Implicit Under-Parameterization Inhibits Data-Efficient Deep Reinforcement Learning
Aviral Kumar, Rishabh Agarwal, Dibya Ghosh, Sergey Levine
TL;DR
This work identifies and analyzes an implicit under-parameterization phenomenon in bootstrapped value-based deep RL, where gradient descent learning on bootstrapped targets reduces the effective rank of the Q-network's feature representations, harming expressivity and performance. The authors provide both kernel-regression and deep-linear-network theoretical analyses showing rank decline across bootstrapping iterations, and corroborate these findings with extensive empirical evidence on Atari and Gym in offline and online settings. They further propose a rank-preserving penalty, L_p(Φ), which empirically improves offline performance across several games and demonstrates the potential of rank-aware objectives to mitigate data-efficiency challenges.
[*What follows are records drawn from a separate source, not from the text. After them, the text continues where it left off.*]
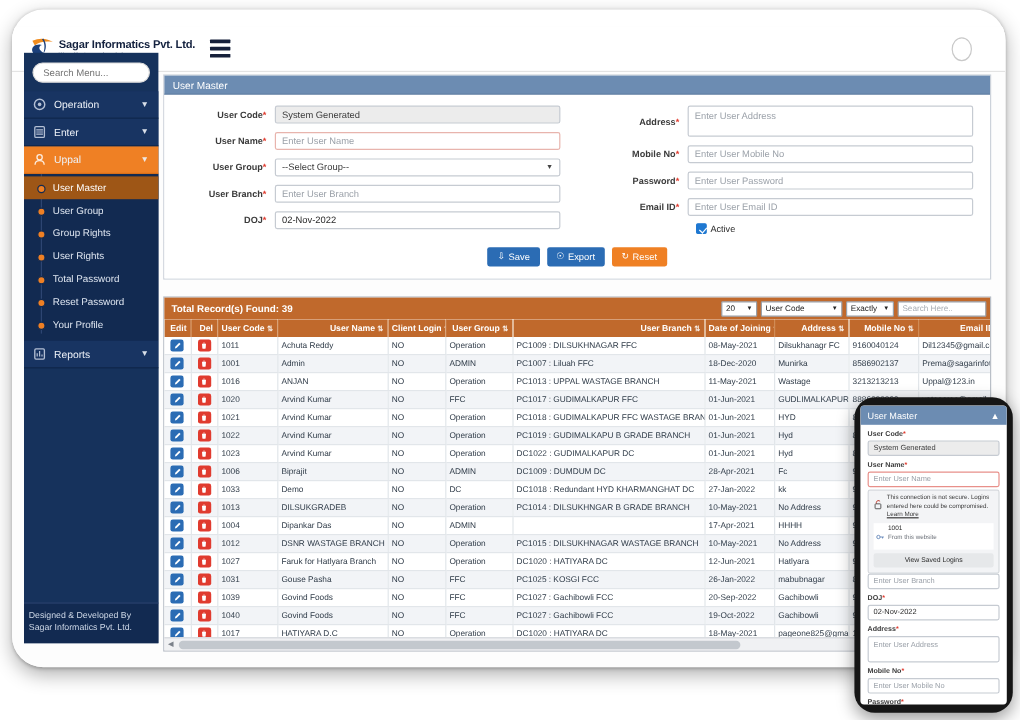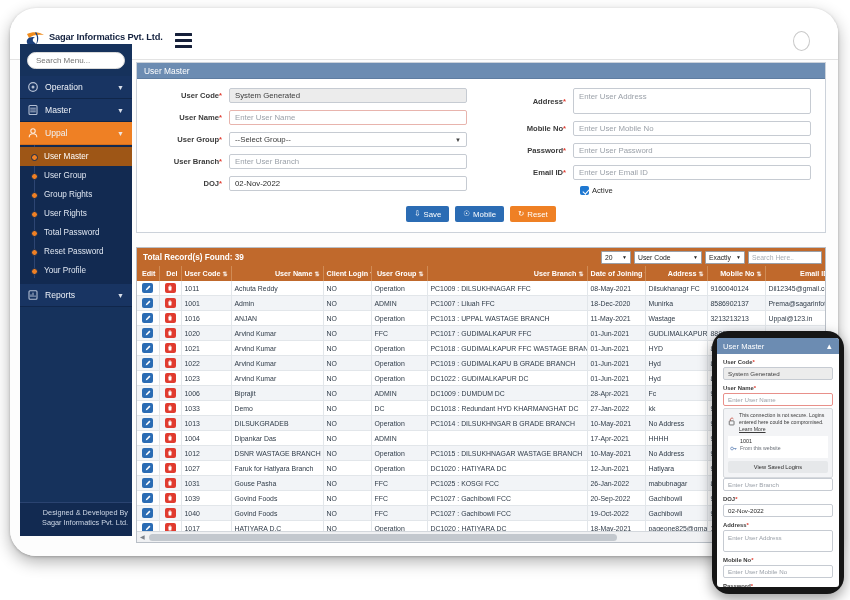--- a/index.html
+++ b/index.html
@@ -323,7 +323,7 @@
               <path d="M3.2 4.2h5.6M3.2 6h5.6M3.2 7.8h5.6" stroke="#cfd8e8" stroke-width="0.9"></path>
             </svg>
       </span>
-      <span>Master</span>
+      <span>Enter</span>
       <span class="chev">▼</span>
     </div>
 

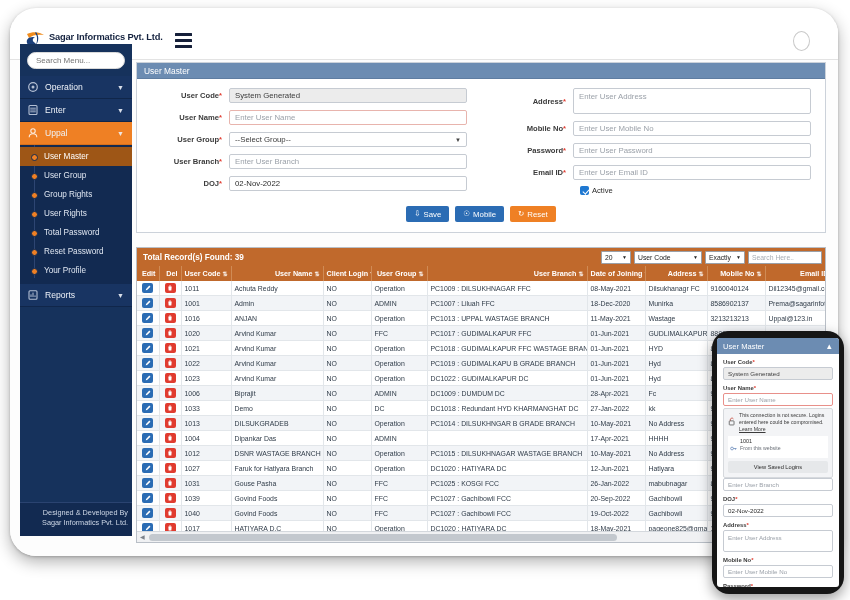--- a/index.html
+++ b/index.html
@@ -471,7 +471,7 @@
         </div>
         <div class="btn blue">
           <span class="bi">☉</span>
-          <span>Mobile</span>
+          <span>Export</span>
         </div>
         <div class="btn orange">
           <span class="bi">↻</span>

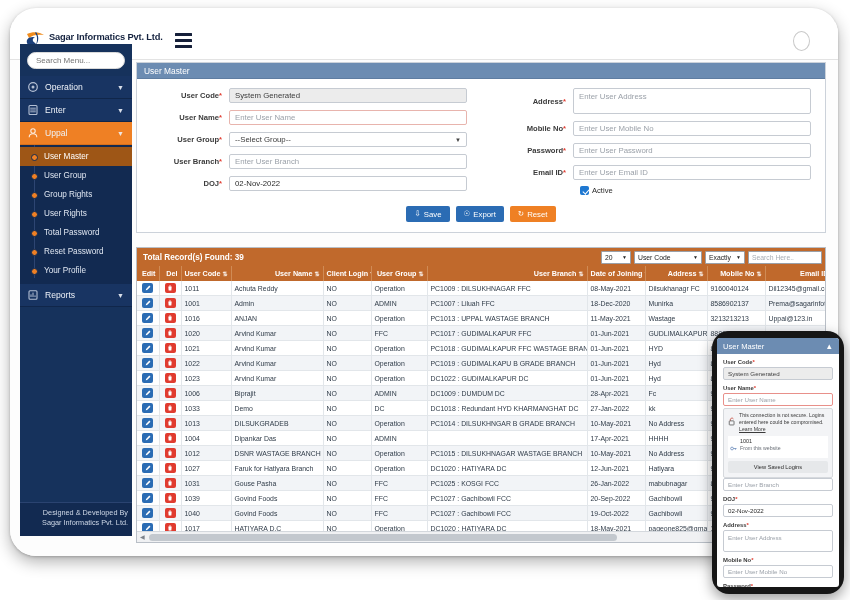--- a/index.html
+++ b/index.html
@@ -104,7 +104,7 @@
   #sidebar-spacer { flex: 1 1 auto; background: #16325c; }
   #sidebar-footer {
     background: #122a51; border-top: 1px solid #2a4370;
-    padding: 5px 4px 7px 4px; text-align: right;
+    padding: 5px 4px 7px 4px; text-align: left;
     color: #cdd7e6; font-size: 7.3px; line-height: 1.45;
   }
 

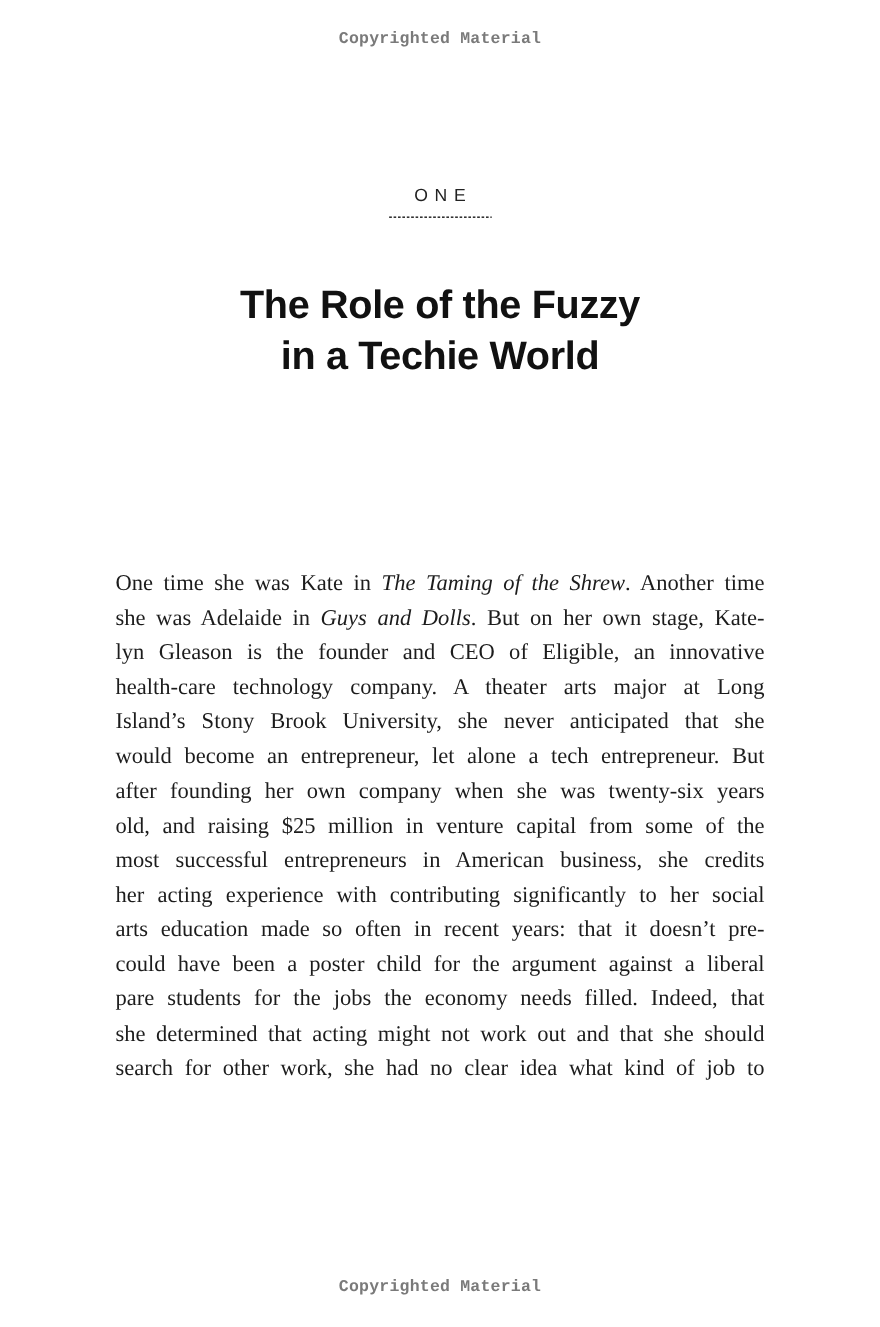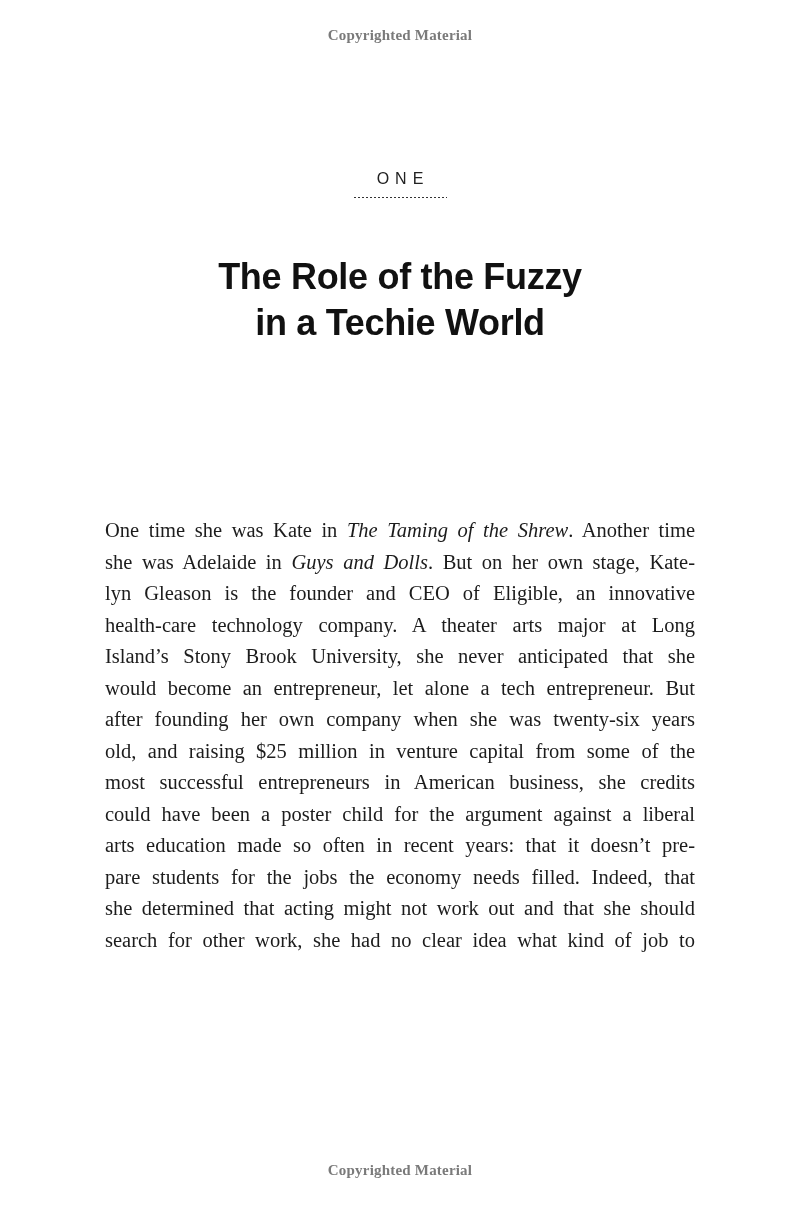--- a/index.html
+++ b/index.html
@@ -19,7 +19,7 @@
       left: 0;
       width: 800px;
       text-align: center;
-      font-family: Liberation Serif, serif;
+      font-family: Liberation Mono, monospace;
       font-weight: bold;
       font-size: 15px;
       color: #7a7a7a;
While the penalty helps, it does not fully address the root cause, motivating future work on architectures and auxiliary losses that maintain expressive capacity during bootstrapped learning. Overall, the paper sheds light on optimization-driven limitations of bootstrapped deep RL and offers practical mitigation avenues with implications for offline and data-efficient RL methods.
Abstract
We identify an implicit under-parameterization phenomenon in value-based deep RL methods that use bootstrapping: when value functions, approximated using deep neural networks, are trained with gradient descent using iterated regression onto target values generated by previous instances of the value network, more gradient updates decrease the expressivity of the current value network. We characterize this loss of expressivity via a drop in the rank of the learned value network features, and show that this typically corresponds to a performance drop. We demonstrate this phenomenon on Atari and Gym benchmarks, in both offline and online RL settings. We formally analyze this phenomenon and show that it results from a pathological interaction between bootstrapping and gradient-based optimization. We further show that mitigating implicit under-parameterization by controlling rank collapse can improve performance.